Copy out each line below in which the string "down" appears.

RECORDS:
^^^^

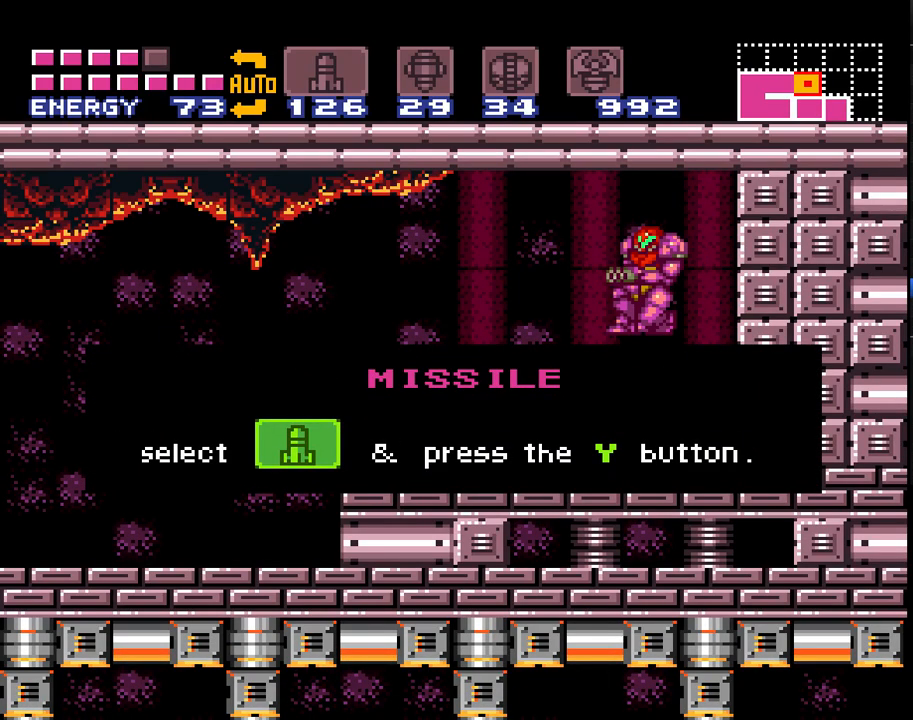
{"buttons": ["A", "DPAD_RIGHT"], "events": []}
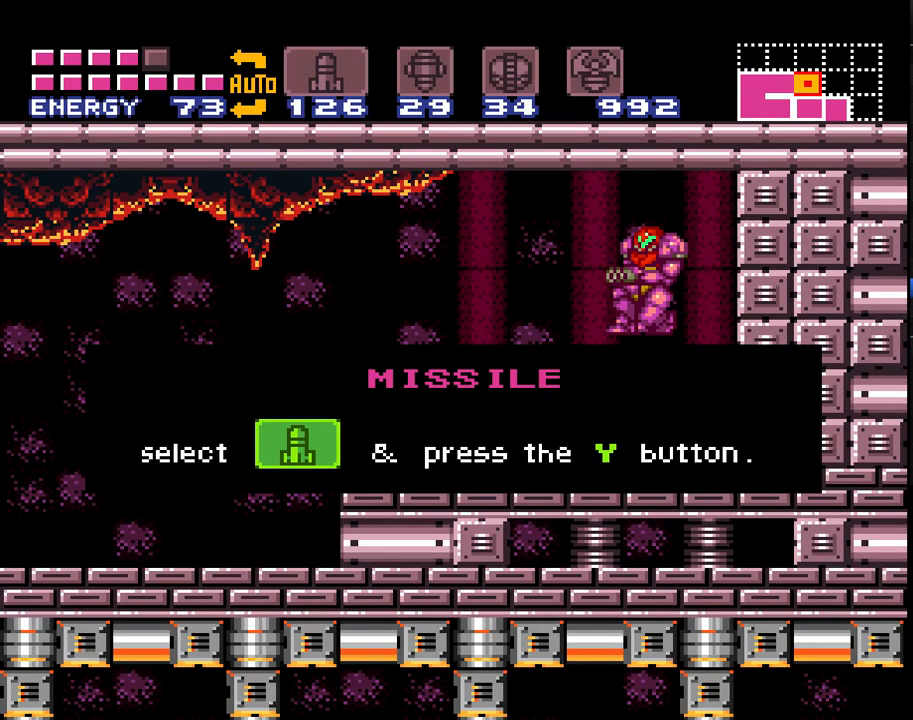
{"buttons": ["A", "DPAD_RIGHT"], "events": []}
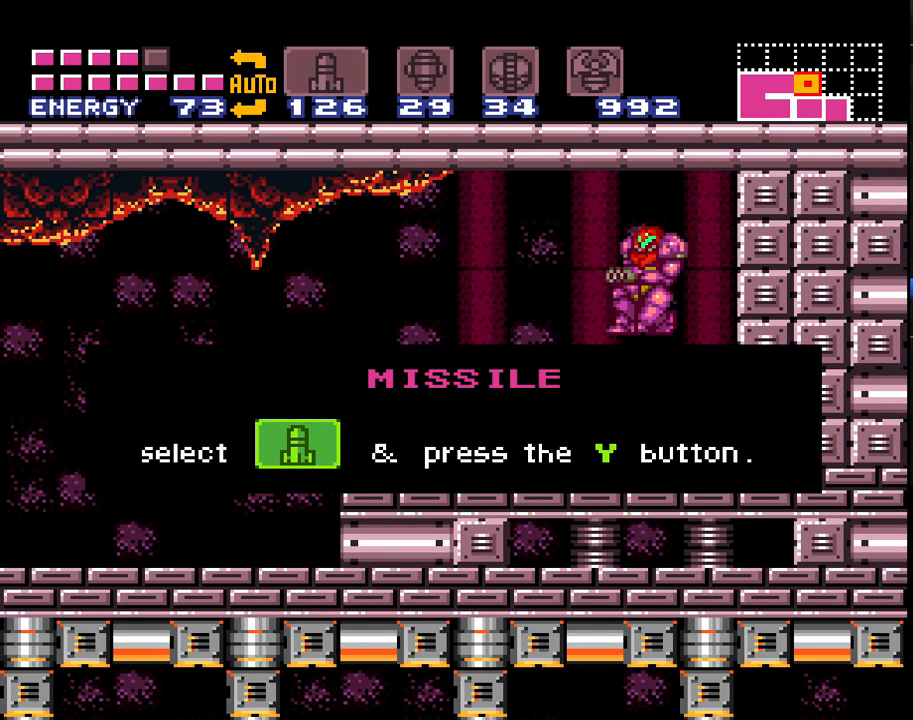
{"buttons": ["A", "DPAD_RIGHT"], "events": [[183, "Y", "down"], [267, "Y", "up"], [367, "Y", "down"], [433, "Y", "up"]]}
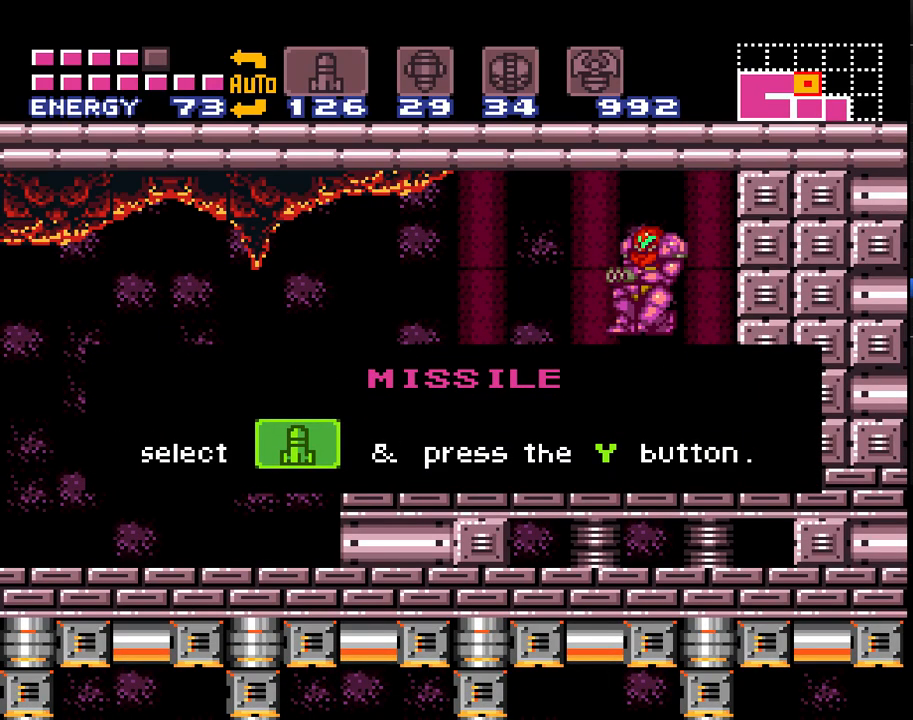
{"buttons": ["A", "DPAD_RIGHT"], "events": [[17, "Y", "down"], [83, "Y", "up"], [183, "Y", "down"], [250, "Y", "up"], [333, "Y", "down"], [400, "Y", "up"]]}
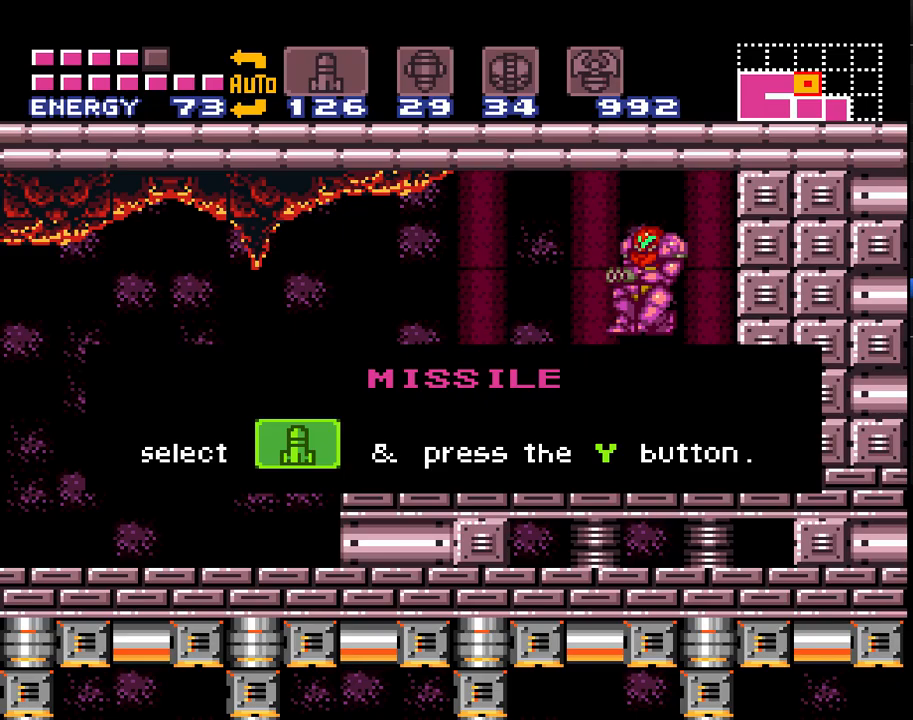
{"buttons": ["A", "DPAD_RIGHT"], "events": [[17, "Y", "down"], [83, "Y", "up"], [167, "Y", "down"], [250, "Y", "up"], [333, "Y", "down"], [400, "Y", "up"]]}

^^^^

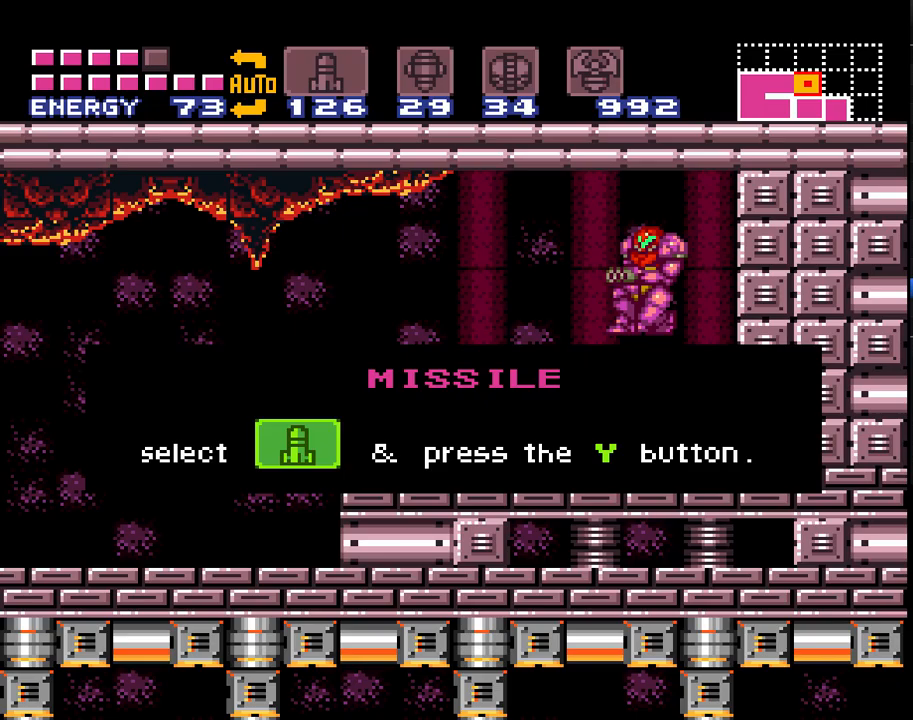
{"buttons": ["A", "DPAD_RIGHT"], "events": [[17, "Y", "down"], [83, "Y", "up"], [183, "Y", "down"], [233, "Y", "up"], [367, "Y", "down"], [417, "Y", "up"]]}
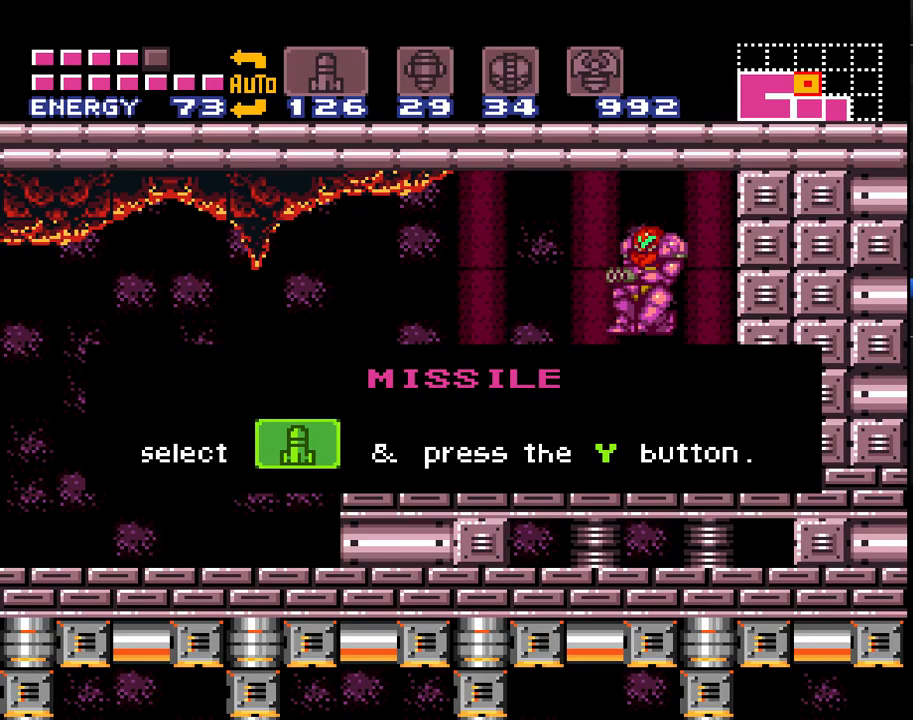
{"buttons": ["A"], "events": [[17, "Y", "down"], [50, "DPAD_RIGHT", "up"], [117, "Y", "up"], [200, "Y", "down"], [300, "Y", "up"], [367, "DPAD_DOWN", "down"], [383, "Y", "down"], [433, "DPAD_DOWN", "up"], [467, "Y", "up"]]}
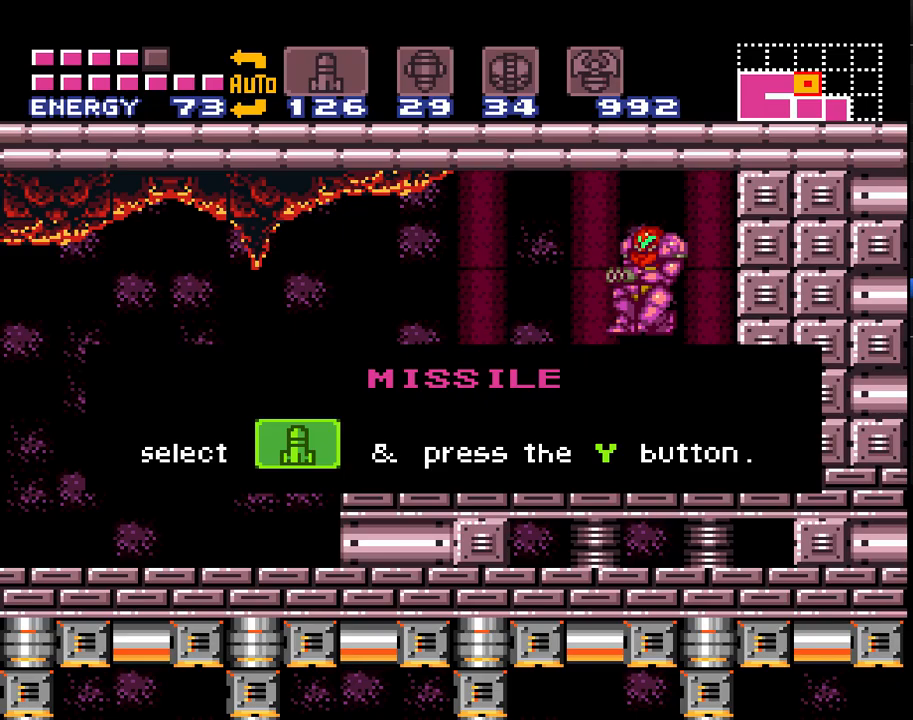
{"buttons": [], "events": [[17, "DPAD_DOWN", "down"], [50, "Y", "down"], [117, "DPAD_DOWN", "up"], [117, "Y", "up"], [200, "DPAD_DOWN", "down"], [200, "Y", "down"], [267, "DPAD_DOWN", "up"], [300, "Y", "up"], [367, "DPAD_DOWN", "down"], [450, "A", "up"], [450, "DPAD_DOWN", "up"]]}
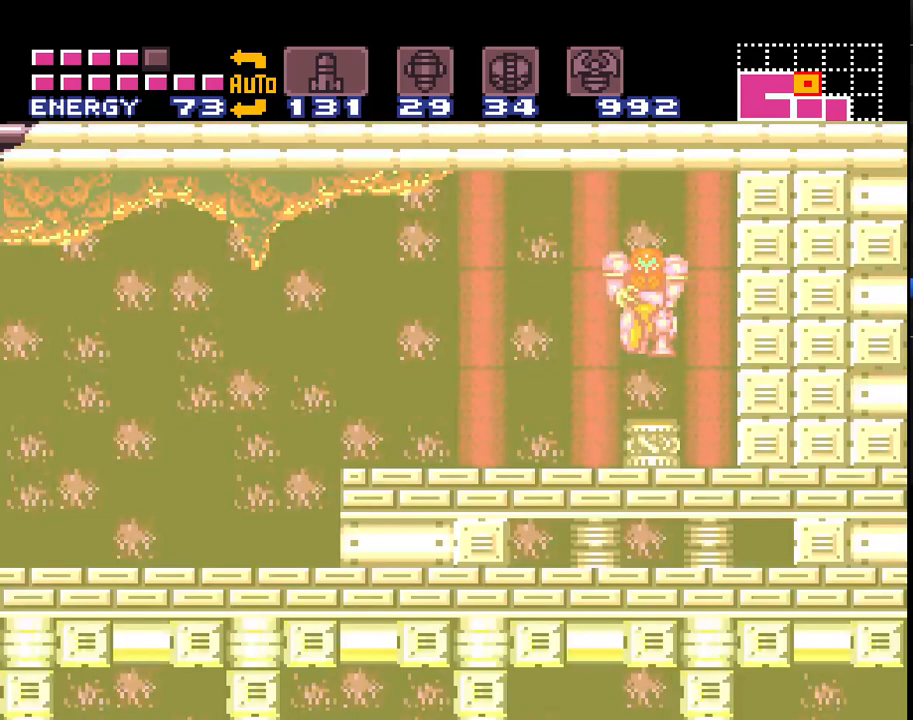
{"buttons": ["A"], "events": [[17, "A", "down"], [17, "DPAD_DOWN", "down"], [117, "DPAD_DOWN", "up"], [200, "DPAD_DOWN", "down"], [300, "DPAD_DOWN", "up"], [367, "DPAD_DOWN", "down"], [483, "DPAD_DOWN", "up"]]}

^^^^

RESULT FOR THIS EXERCISE:
{"buttons": ["A", "DPAD_RIGHT"], "events": [[183, "Y", "down"], [267, "Y", "up"], [367, "Y", "down"], [433, "Y", "up"]]}
{"buttons": ["A", "DPAD_RIGHT"], "events": [[17, "Y", "down"], [83, "Y", "up"], [183, "Y", "down"], [250, "Y", "up"], [333, "Y", "down"], [400, "Y", "up"]]}
{"buttons": ["A", "DPAD_RIGHT"], "events": [[17, "Y", "down"], [83, "Y", "up"], [167, "Y", "down"], [250, "Y", "up"], [333, "Y", "down"], [400, "Y", "up"]]}
{"buttons": ["A", "DPAD_RIGHT"], "events": [[17, "Y", "down"], [83, "Y", "up"], [183, "Y", "down"], [233, "Y", "up"], [367, "Y", "down"], [417, "Y", "up"]]}
{"buttons": ["A"], "events": [[17, "Y", "down"], [50, "DPAD_RIGHT", "up"], [117, "Y", "up"], [200, "Y", "down"], [300, "Y", "up"], [367, "DPAD_DOWN", "down"], [383, "Y", "down"], [433, "DPAD_DOWN", "up"], [467, "Y", "up"]]}
{"buttons": [], "events": [[17, "DPAD_DOWN", "down"], [50, "Y", "down"], [117, "DPAD_DOWN", "up"], [117, "Y", "up"], [200, "DPAD_DOWN", "down"], [200, "Y", "down"], [267, "DPAD_DOWN", "up"], [300, "Y", "up"], [367, "DPAD_DOWN", "down"], [450, "A", "up"], [450, "DPAD_DOWN", "up"]]}
{"buttons": ["A"], "events": [[17, "A", "down"], [17, "DPAD_DOWN", "down"], [117, "DPAD_DOWN", "up"], [200, "DPAD_DOWN", "down"], [300, "DPAD_DOWN", "up"], [367, "DPAD_DOWN", "down"], [483, "DPAD_DOWN", "up"]]}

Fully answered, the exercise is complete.